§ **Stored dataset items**
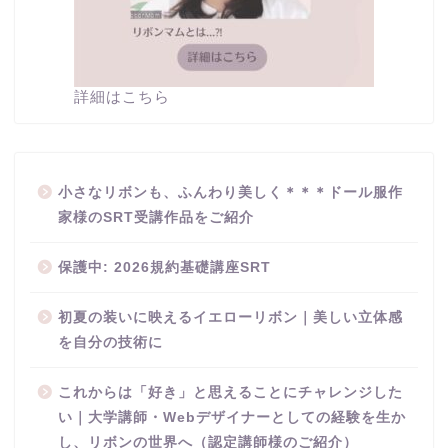
詳細はこちら
小さなリボンも、ふんわり美しく＊＊＊ドール服作
家様のSRT受講作品をご紹介
保護中: 2026規約基礎講座SRT
初夏の装いに映えるイエローリボン｜美しい立体感
を自分の技術に
これからは「好き」と思えることにチャレンジした
い｜大学講師・Webデザイナーとしての経験を生か
し、リボンの世界へ（認定講師様のご紹介）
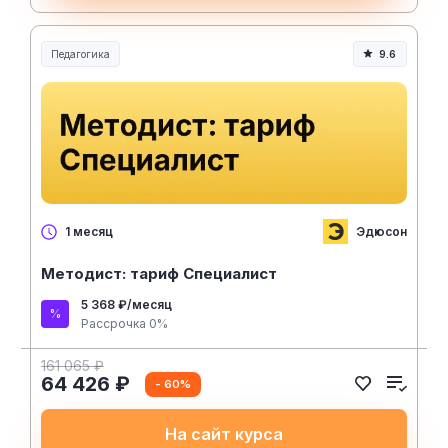
Педагогика
9.6
Образование и педагогика
Эдюсон
1 месяц
Методист: тариф Специалист
5 368 ₽/месяц
Рассрочка 0%
161 065 ₽
64 426 ₽
- 60%
На сайт курса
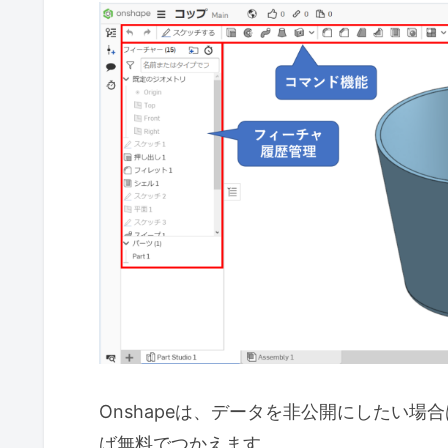
Onshapeは、データを非公開にしたい
ば無料でつかえます。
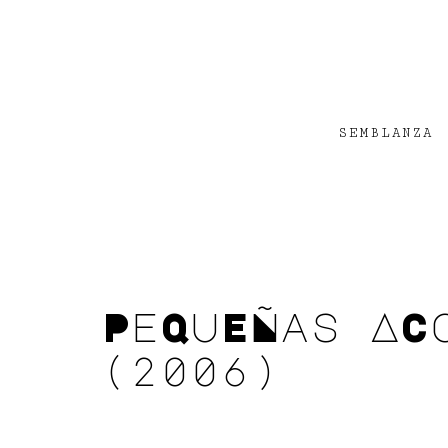
Saltar
al
contenido
SEMBLANZA
PeQuEÑas AC
(2006)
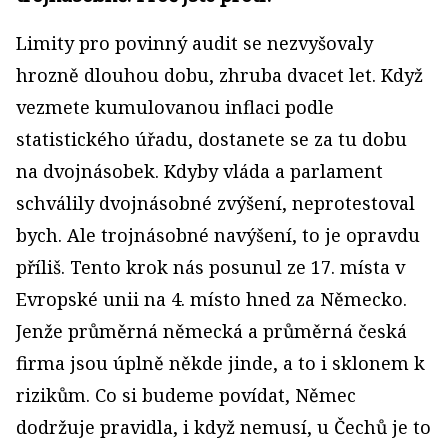
Limity pro povinný audit se nezvyšovaly
hrozně dlouhou dobu, zhruba dvacet let. Když
vezmete kumulovanou inflaci podle
statistického úřadu, dostanete se za tu dobu
na dvojnásobek. Kdyby vláda a parlament
schválily dvojnásobné zvýšení, neprotestoval
bych. Ale trojnásobné navýšení, to je opravdu
příliš. Tento krok nás posunul ze 17. místa v
Evropské unii na 4. místo hned za Německo.
Jenže průměrná německá a průměrná česká
firma jsou úplně někde jinde, a to i sklonem k
rizikům. Co si budeme povídat, Němec
dodržuje pravidla, i když nemusí, u Čechů je to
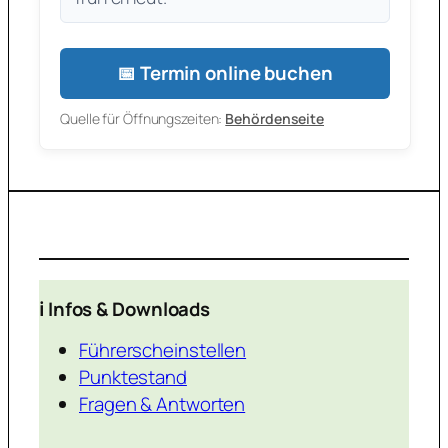
📅 Termin online buchen
Quelle für Öffnungszeiten:
Behördenseite
ℹ️ Infos & Downloads
Führerscheinstellen
Punktestand
Fragen & Antworten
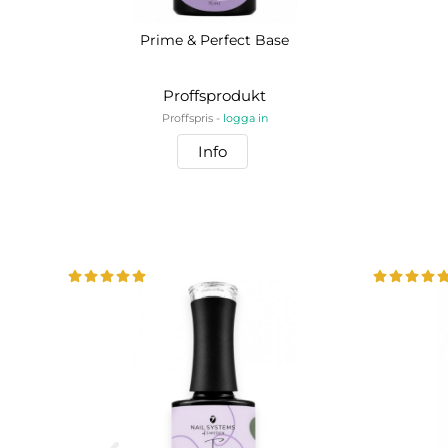
Prime & Perfect Base
Proffsprodukt
Proffspris -
logga in
Info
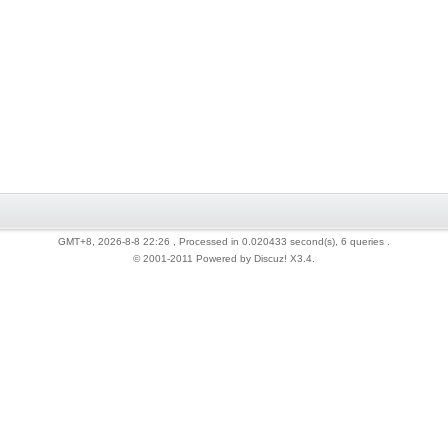
GMT+8, 2026-8-8 22:26
, Processed in 0.020433 second(s), 6 queries .
© 2001-2011 Powered by Discuz!
X3.4
.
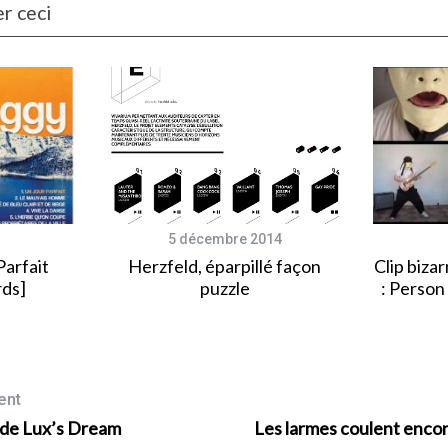
r ceci
5 décembre 2014
Parfait
Herzfeld, éparpillé façon
Clip bizar
rds]
puzzle
: Person
ent
e de Lux’s Dream
Les larmes coulent enco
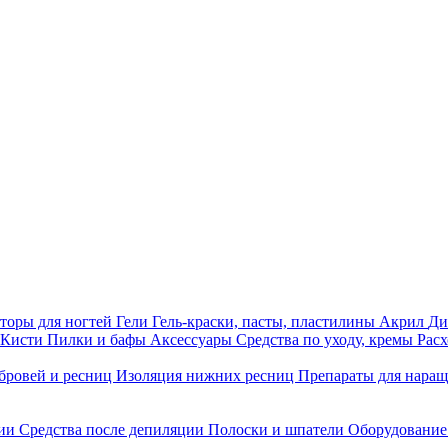
торы для ногтей
Гели
Гель-краски, пасты, пластилины
Акрил
Ди
Кисти
Пилки и бафы
Аксессуары
Средства по уходу, кремы
Рас
бровей и ресниц
Изоляция нижних ресниц
Препараты для нара
ции
Средства после депиляции
Полоски и шпатели
Оборудование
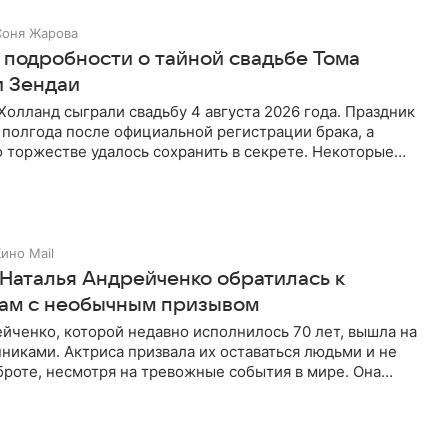
Соня Жарова
 подробности о тайной свадьбе Тома
и Зендаи
Холланд сыграли свадьбу 4 августа 2026 года. Праздник
полгода после официальной регистрации брака, а
 торжестве удалось сохранить в секрете. Некоторые
выяснили
ино Mail
 Наталья Андрейченко обратилась к
ам с необычным призывом
йченко, которой недавно исполнилось 70 лет, вышла на
нниками. Актриса призвала их оставаться людьми и не
броте, несмотря на тревожные события в мире. Она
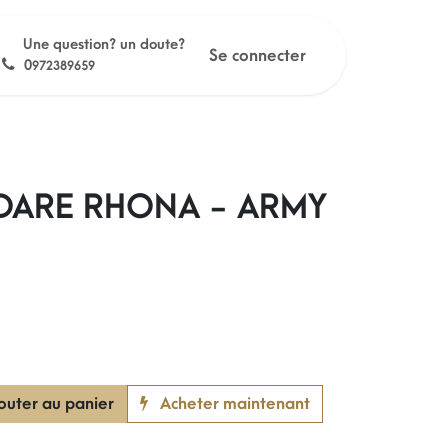
Une question? un doute?
Se connecter
0
972389659
 DARE RHONA - ARMY
outer au panier
Acheter maintenant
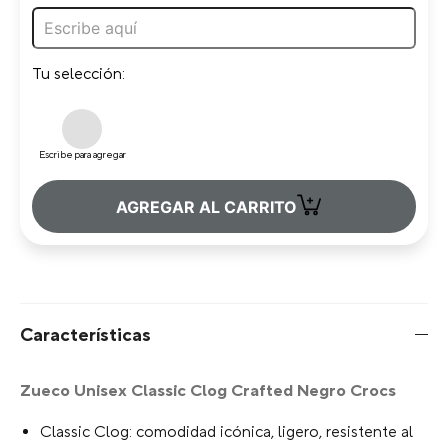
Tu selección:
Escribe para agregar
+
AGREGAR AL CARRITO
Características
Zueco Unisex Classic Clog Crafted Negro Crocs
Classic Clog: comodidad icónica, ligero, resistente al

§ **Task goal**
List each line in the entries above that contains the string "Clog".

§ **Solution to the problem**
Zueco Unisex Classic Clog Crafted Negro Crocs
Classic Clog: comodidad icónica, ligero, resistente al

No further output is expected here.